It is an error to suggest that God's commands are arbitrary. The appropriate adjective is "sovereign." Whatever our inability to understand the basis of His commands, they are no more arbitrary than our command to a dog to stay off the sofa, though our reasons are well beyond canine understanding (we just don't want their hair on the furniture).

Therefore it is an error to suggest that "it is perfectly reasonable to argue that one day God might decree that committing adultery is a good thing to do," since it hinged on a belief that His will was arbitrary.

It's perfectly reasonable to say that God could change His inscrutable mind & declare adultery moral all of a sudden. Maybe God bought a new couch & put the old one in the basement, so He now lets us shed on the old couch at will. Does He have to explain his actions to you? NO, he's sovereign, and He assures us that He's beyond our understanding!
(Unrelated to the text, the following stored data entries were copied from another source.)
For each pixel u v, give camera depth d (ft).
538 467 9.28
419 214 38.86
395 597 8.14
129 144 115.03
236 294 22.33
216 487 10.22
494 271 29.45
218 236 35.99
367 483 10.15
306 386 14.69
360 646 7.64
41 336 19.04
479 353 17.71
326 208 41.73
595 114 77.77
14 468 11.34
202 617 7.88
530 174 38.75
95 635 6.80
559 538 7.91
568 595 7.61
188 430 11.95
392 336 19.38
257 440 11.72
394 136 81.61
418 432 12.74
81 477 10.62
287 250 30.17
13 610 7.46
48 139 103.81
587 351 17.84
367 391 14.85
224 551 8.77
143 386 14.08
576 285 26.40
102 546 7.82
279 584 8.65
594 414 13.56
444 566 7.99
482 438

So just receive His new commands, that go against everything you believe is right regarding adultery, and just have faith that He has good reasons of His own. (Now who's putting God in a box???)

Here is the key to misunderstanding... "But this implies that there is a moral standard greater than God to which God's decrees must conform."

God doesn't require an external, supramoral standard by wich He must conform. God is eternal, irreducible Virtue. Morality is intrinsice to His nature. God is good, and good is God.

Equating God == good is a reification error. Just like saying God == a supernatural man on a supernatural throne would be an anthropomorphization error, a specific kind of reification error. It's like saying "God is profit and profit is God", or "God is the color blue and the color blue is God", or "God is hurry up and hurry up is God". It's a category error. The Good is a class of actions and attitudes, and God is a supernatural person. They're fundamentally different things. So you can't solve the Euthyphro dilemma that way.

Isn't that a tautology? Sure, because that's the type of explanation we finite beings of four-dimensional space-time are going to get when trying to perceive the Eternal the Omnipotent, and the Omniscient. That's not due to God's limitations, but to ours.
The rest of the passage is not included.